Dataset entries
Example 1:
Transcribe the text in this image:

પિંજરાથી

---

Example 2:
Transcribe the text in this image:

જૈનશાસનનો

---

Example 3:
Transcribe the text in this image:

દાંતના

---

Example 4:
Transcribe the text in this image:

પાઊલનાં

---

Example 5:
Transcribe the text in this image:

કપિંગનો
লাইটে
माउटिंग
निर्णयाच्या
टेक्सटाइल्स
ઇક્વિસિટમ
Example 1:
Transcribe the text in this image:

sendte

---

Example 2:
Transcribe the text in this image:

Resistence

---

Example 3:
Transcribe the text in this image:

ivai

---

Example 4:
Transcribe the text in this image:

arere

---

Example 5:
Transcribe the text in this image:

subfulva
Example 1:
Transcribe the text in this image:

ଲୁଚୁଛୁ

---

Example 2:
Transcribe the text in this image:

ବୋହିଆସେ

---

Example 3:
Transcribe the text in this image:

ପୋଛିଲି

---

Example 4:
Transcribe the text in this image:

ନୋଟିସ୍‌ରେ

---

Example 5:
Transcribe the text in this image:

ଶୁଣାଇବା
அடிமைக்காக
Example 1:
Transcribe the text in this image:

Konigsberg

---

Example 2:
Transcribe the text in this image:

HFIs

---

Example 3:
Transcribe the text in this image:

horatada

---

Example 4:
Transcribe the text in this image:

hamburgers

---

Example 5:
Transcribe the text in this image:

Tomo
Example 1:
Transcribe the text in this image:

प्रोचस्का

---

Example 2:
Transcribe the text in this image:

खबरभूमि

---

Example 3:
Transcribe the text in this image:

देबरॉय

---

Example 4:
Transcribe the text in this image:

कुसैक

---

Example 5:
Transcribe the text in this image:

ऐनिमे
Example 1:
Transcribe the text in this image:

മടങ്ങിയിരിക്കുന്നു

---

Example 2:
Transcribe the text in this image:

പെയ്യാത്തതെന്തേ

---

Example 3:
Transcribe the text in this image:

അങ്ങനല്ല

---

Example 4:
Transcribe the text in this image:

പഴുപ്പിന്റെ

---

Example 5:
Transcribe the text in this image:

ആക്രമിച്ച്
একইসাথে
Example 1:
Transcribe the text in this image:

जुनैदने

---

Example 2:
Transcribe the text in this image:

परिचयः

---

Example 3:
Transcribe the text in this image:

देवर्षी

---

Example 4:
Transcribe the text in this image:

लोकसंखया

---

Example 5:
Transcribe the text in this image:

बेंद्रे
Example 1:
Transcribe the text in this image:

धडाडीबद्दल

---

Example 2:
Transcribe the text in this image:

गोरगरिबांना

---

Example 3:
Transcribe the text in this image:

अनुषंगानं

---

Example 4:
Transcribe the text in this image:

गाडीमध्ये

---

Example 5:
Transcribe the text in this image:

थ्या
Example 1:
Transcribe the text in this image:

» **Problem**: All the data must be duplicated exactly, with nothing added or removed.

» **Exercise solution**:
Example 1:
Transcribe the text in this image:

પિંજરાથી

---

Example 2:
Transcribe the text in this image:

જૈનશાસનનો

---

Example 3:
Transcribe the text in this image:

દાંતના

---

Example 4:
Transcribe the text in this image:

પાઊલનાં

---

Example 5:
Transcribe the text in this image:

કપિંગનો
লাইটে
माउटिंग
निर्णयाच्या
टेक्सटाइल्स
ઇક્વિસિટમ
Example 1:
Transcribe the text in this image:

sendte

---

Example 2:
Transcribe the text in this image:

Resistence

---

Example 3:
Transcribe the text in this image:

ivai

---

Example 4:
Transcribe the text in this image:

arere

---

Example 5:
Transcribe the text in this image:

subfulva
Example 1:
Transcribe the text in this image:

ଲୁଚୁଛୁ

---

Example 2:
Transcribe the text in this image:

ବୋହିଆସେ

---

Example 3:
Transcribe the text in this image:

ପୋଛିଲି

---

Example 4:
Transcribe the text in this image:

ନୋଟିସ୍‌ରେ

---

Example 5:
Transcribe the text in this image:

ଶୁଣାଇବା
அடிமைக்காக
Example 1:
Transcribe the text in this image:

Konigsberg

---

Example 2:
Transcribe the text in this image:

HFIs

---

Example 3:
Transcribe the text in this image:

horatada

---

Example 4:
Transcribe the text in this image:

hamburgers

---

Example 5:
Transcribe the text in this image:

Tomo
Example 1:
Transcribe the text in this image:

प्रोचस्का

---

Example 2:
Transcribe the text in this image:

खबरभूमि

---

Example 3:
Transcribe the text in this image:

देबरॉय

---

Example 4:
Transcribe the text in this image:

कुसैक

---

Example 5:
Transcribe the text in this image:

ऐनिमे
Example 1:
Transcribe the text in this image:

മടങ്ങിയിരിക്കുന്നു

---

Example 2:
Transcribe the text in this image:

പെയ്യാത്തതെന്തേ

---

Example 3:
Transcribe the text in this image:

അങ്ങനല്ല

---

Example 4:
Transcribe the text in this image:

പഴുപ്പിന്റെ

---

Example 5:
Transcribe the text in this image:

ആക്രമിച്ച്
একইসাথে
Example 1:
Transcribe the text in this image:

जुनैदने

---

Example 2:
Transcribe the text in this image:

परिचयः

---

Example 3:
Transcribe the text in this image:

देवर्षी

---

Example 4:
Transcribe the text in this image:

लोकसंखया

---

Example 5:
Transcribe the text in this image:

बेंद्रे
Example 1:
Transcribe the text in this image:

धडाडीबद्दल

---

Example 2:
Transcribe the text in this image:

गोरगरिबांना

---

Example 3:
Transcribe the text in this image:

अनुषंगानं

---

Example 4:
Transcribe the text in this image:

गाडीमध्ये

---

Example 5:
Transcribe the text in this image:

थ्या
Example 1:
Transcribe the text in this image:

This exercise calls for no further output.